O episódio das “negociações fantasmas” é apenas o sintoma mais recente de um governo que se meteu em uma geopolítica e agora tenta sair dela através do delírio e da desinformação.
Enquanto o governo norte-americano tenta vender a imagem de uma diplomacia ativa, a realidade no terreno aponta para o oposto. Mohamed Baguer Galif, presidente do parlamento iraniano, e o Corpo de Guardas da Revolução Islâmica (CGRI) desmentiram categoricamente qualquer diálogo. A política de Trump é, no mínimo, esquizofrênica: os Estados Unidos anunciaram o desejo de negociar quase simultaneamente ao assassinato de Ali Larijani, uma das principais figuras de diplomacia do regime iraniano.
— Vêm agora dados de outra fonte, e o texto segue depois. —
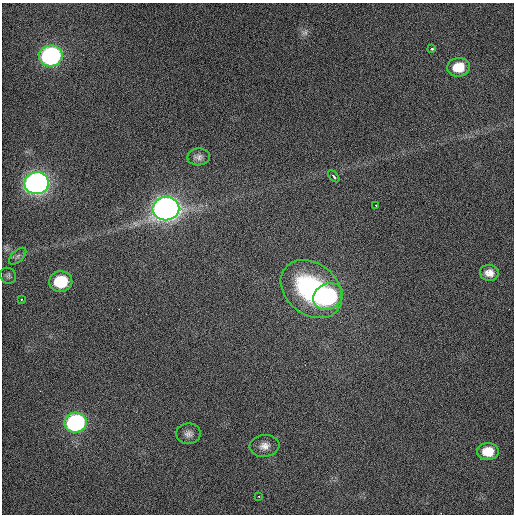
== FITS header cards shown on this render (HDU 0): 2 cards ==
NAXIS1  =                  512 / Axis length
NAXIS2  =                  512 / Axis length

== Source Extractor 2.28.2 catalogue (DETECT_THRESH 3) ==
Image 512 x 512 px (HDU 0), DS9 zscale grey, 1 PNG px = 1 image px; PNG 516 x 516 px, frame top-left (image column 1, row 512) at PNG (2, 3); each listed source drawn as its Kron ellipse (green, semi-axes under 4 px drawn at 4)
Background 448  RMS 2.2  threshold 6.68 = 3 sigma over >= 5 px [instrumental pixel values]
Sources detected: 20; all 20 listed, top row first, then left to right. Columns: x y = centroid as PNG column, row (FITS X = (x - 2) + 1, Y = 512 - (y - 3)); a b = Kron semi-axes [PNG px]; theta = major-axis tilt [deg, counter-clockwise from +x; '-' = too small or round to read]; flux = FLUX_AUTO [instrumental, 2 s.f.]
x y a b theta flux
432 48 3 3 - 570
51 56 12 10 8 33000
459 67 11 9 8 2900
199 157 11 8 3 660
334 176 7 3 -49 330
37 183 12 11 - 87000
376 205 2 2 - 98
166 209 13 11 9 120000
18 256 11 5 43 520
489 273 9 8 - 1100
8 276 8 7 - 410
61 282 11 10 - 7500
311 289 34 25 -39 21000
328 296 15 12 28 19000
21 300 3 3 - 160
76 423 11 10 - 30000
188 434 12 10 -1 880
264 446 15 11 7 1300
488 452 10 8 0 2900
259 496 2 2 - 110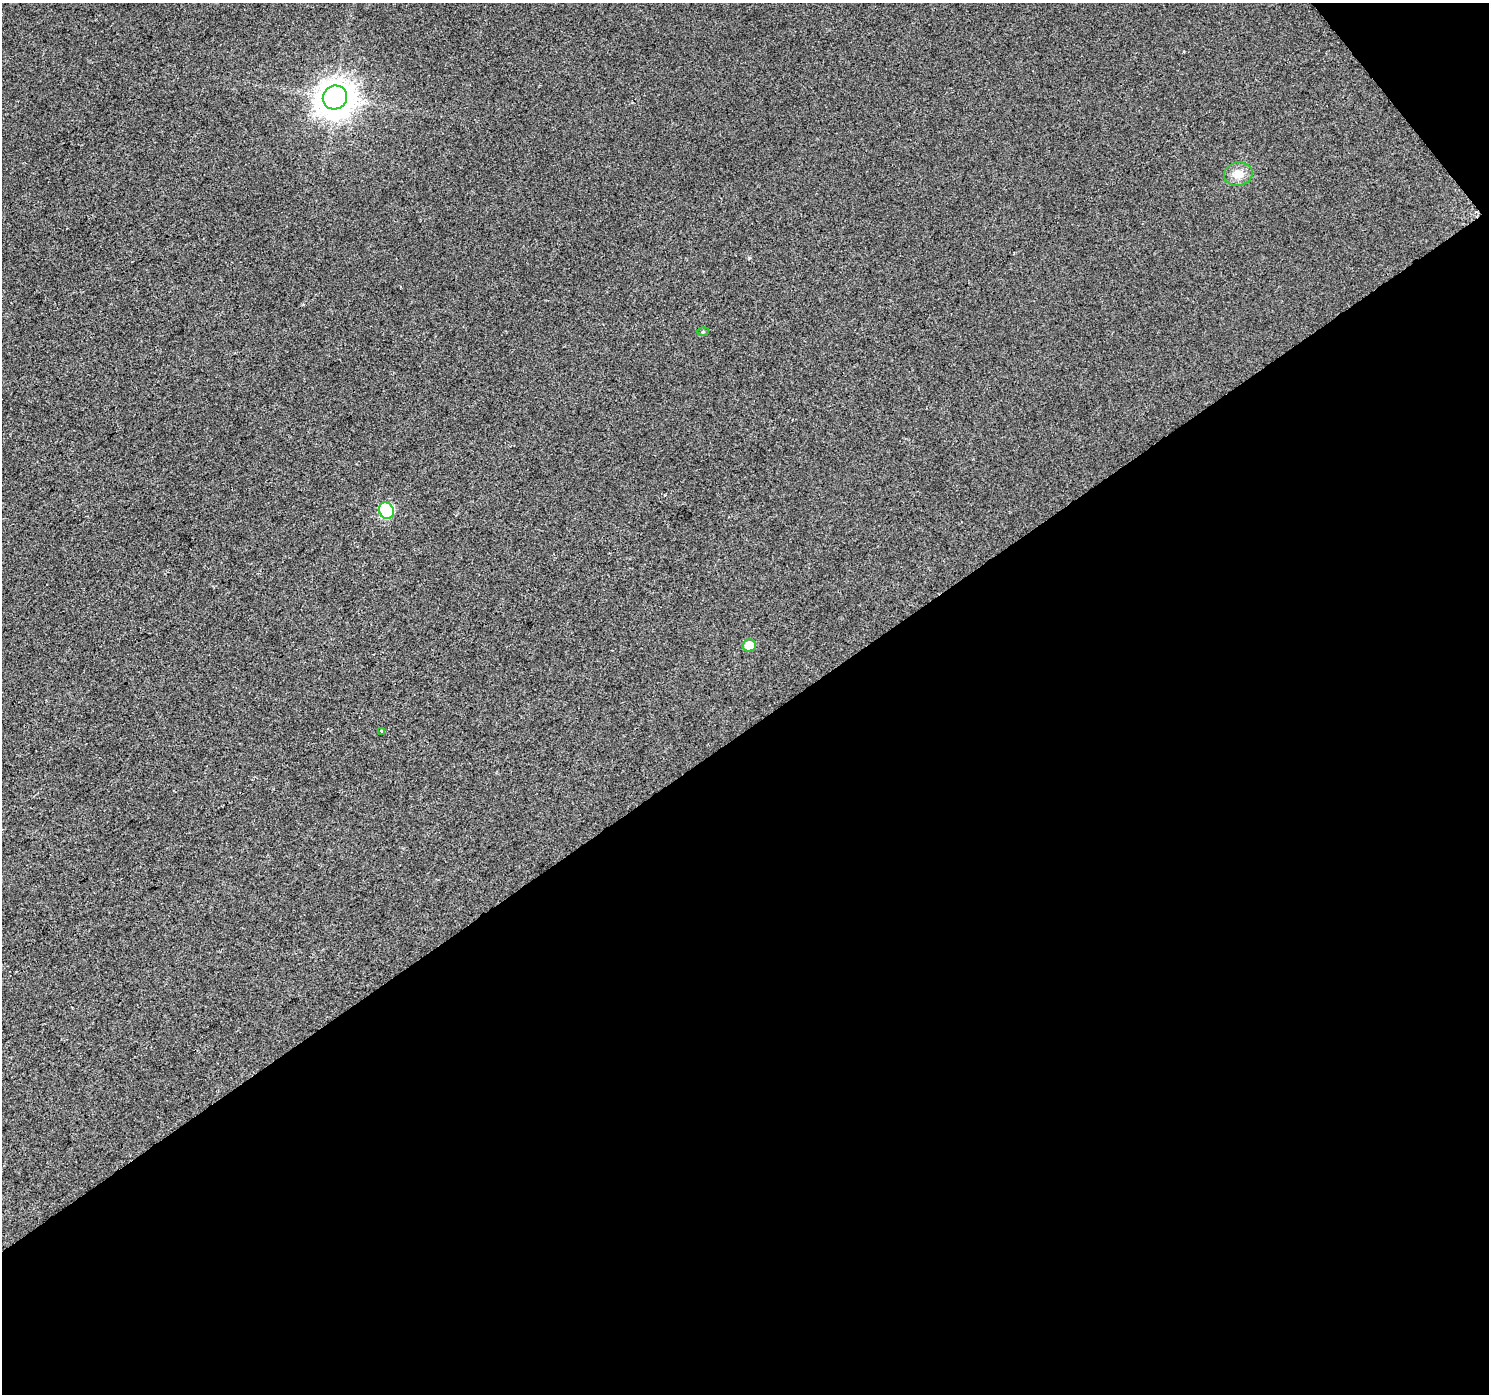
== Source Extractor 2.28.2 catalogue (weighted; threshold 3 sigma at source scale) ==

Outro ponto de contradição é a declaração de que os Estados Unidos teriam vencido a guerra. Contudo, relatórios de serviços de inteligência e a persistência da capacidade de resposta iraniana mostram que a agressão falhou em seus objetivos centrais. O erro de cálculo foi ignorar o caráter revolucionário da estrutura militar iraniana, para a qual assassinatos de lideranças não desarticulam o comando, mas servem de combustível para a unidade nacional e a intensificação do sentimento de resistência.
O governo norte-americano abandonou uma política que, embora agressiva, era mais previsível e calculada — para se tornar o palco de um monólogo delirante. Ao tentar enganar a opinião pública com negociações inexistentes e vitórias militares fictícias, os Estados Unidos expõem a decadência da dominação imperialista.